Weekend Argus (Saturday Edition)
It’s a case of take it or leave it
Chief executive was paid R241 266.09 for unused leave from 2011-2015
THE CHIEF executive of the Khayelitsha District Hospital is accused of double standards after alleged irregularities around annual leave pay.
According to documents, which the Weekend Argus is in possession of, Anwar Kharwa, was paid R241 266.09 by the Western Cape Department of Health for unused leave days from 2011-2015.
Yet, two staff members at the hospital faced disciplinary action when their unused leave days were paid out. The staff in question were suspended and the matter went to the CCMA. They claim Kharwa denies approving their payouts totalling R30 233.12.
The provincial health department’s rule book states that all leave credits must be utilised before June 30 of the following year and if not, is forfeited.
When the Weekend Argus contacted the department about Kharwa’s case, its spokesperson, Mark van der Heever, said: “This does not sound right to me. Our leave policy clearly stipulates annual leave must be taken by all staff, although there are provisions where leave accrued can be paid out due to operational requirements. It did seem very strange that so many leave days were discounted or paid out,” said Van der Heever.
The documents, however, paint a picture of a man who has regularly been cashing in on unused leave. Kharwa accrued 120 days in a four-year cycle – he was paid out for 91 of them. That means he’s only managed to use one week’s worth of vacation days every year in that period.
His staff members claim they were unable to use their holiday leave, citing operational requirements – the very same reasons Kharwa wrote on his leave payment request forms.
The pair maintain they had verbal approval from Kharwa to effect their leave payments and that they followed due process. Not a single red flag was raised at the time and the money was paid to them at the end of June 2015.
But, according to these staffers, Kharwa did an about-turn, and allegedly sent an email on Saturday July 4, 2015 which stated that there be would no leave payments.
Afterwards Kharwa instituted disciplinary action.
The staff members claimed they received written confirmation that the outcome of internal disciplinary procedures found them guilty of misconduct and recommended that they be dismissed. The case then went to the CCMA, but this process never reached its conclusion and the pair returned to work.
Even stranger is the fact that Kharwa’s personnel file and leave payouts were processed from a separate facility and not the one where he works.
But Van der Heever later said: “This case of alleged contravention of the leave policy was investigated extensively and found not to be in breach of the departmental leave policy. The proposed deviation requires a stringent process of internal approvals, all of which were followed in the case in question.
As a rule the department discourages leave accumulation and tries to ensure that all employees go on annual leave.”

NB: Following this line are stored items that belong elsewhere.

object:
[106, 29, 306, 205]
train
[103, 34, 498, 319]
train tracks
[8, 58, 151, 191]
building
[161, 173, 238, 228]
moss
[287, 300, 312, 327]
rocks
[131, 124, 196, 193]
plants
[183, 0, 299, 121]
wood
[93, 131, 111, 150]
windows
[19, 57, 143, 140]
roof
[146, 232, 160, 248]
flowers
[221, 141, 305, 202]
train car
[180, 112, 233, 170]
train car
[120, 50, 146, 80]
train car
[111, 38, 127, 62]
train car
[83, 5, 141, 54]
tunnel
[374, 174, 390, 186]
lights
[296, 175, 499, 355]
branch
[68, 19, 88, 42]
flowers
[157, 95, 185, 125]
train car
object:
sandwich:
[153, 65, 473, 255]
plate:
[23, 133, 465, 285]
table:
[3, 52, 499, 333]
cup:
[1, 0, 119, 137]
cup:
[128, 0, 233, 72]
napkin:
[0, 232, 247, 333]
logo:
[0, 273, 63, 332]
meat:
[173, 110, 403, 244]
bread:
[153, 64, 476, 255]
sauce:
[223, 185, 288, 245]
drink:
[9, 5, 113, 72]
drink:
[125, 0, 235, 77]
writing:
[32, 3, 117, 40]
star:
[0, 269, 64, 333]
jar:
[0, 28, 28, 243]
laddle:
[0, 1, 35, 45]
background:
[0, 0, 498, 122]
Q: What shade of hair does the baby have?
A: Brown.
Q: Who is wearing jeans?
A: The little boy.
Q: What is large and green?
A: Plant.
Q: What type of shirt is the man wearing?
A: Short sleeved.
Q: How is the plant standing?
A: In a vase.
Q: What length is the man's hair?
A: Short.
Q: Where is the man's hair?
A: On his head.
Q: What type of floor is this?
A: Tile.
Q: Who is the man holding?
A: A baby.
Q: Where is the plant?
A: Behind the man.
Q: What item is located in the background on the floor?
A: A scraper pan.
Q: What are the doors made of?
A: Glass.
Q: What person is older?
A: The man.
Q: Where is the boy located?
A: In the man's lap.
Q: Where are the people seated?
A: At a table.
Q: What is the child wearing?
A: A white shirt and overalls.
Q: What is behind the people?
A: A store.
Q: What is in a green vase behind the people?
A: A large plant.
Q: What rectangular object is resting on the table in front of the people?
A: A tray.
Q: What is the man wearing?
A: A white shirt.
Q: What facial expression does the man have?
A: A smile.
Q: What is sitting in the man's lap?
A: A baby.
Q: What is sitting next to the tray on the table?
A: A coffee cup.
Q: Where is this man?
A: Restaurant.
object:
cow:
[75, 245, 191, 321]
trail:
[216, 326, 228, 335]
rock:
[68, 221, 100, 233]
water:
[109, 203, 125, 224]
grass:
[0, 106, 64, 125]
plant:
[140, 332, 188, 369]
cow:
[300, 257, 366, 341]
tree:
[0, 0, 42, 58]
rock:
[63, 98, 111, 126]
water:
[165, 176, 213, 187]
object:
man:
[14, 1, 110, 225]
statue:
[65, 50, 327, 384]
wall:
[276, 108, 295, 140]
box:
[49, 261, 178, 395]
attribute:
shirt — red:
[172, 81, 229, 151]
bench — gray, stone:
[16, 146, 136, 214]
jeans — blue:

Sithembiso Magubane, the principal communications officer for Khayelitsha and the Eastern Substructure in the Western Cape Health Department, in his response, via email to Weekend Argus, to questions around Kharwa’s unused leave approval and payout, is a cut and paste response of Van der Heever’s.
Van der Heever, in turn, asked Weekend Argus to submit the hospital documents in our possession, so they could investigate the allegations put to them.
Kharwa has been in charge of Khayelitsha hospital since 2009.
When asked about allegations of mismanagement, Kharwa referred the Weekend Argus to the provincial health department.
The CCMA case is one of a long list of complaints by staff at the hospital. Staffers there, who wished to remain anonymous, said under Kharwa’s leadership there had been an average of 12 resignations yearly.
Most of those who left cited his style of management as the chief reason for their departure.
This reporter was shown a resignation letter dated Tuesday June 6, 2017 which states that Kharwa was the main reason for the resignation.
In a brief telephone call, Kharwa told Weekend Argus that the hospital was “doing very well” and that the “staff component is stable and none of the things you have mentioned is happening here”.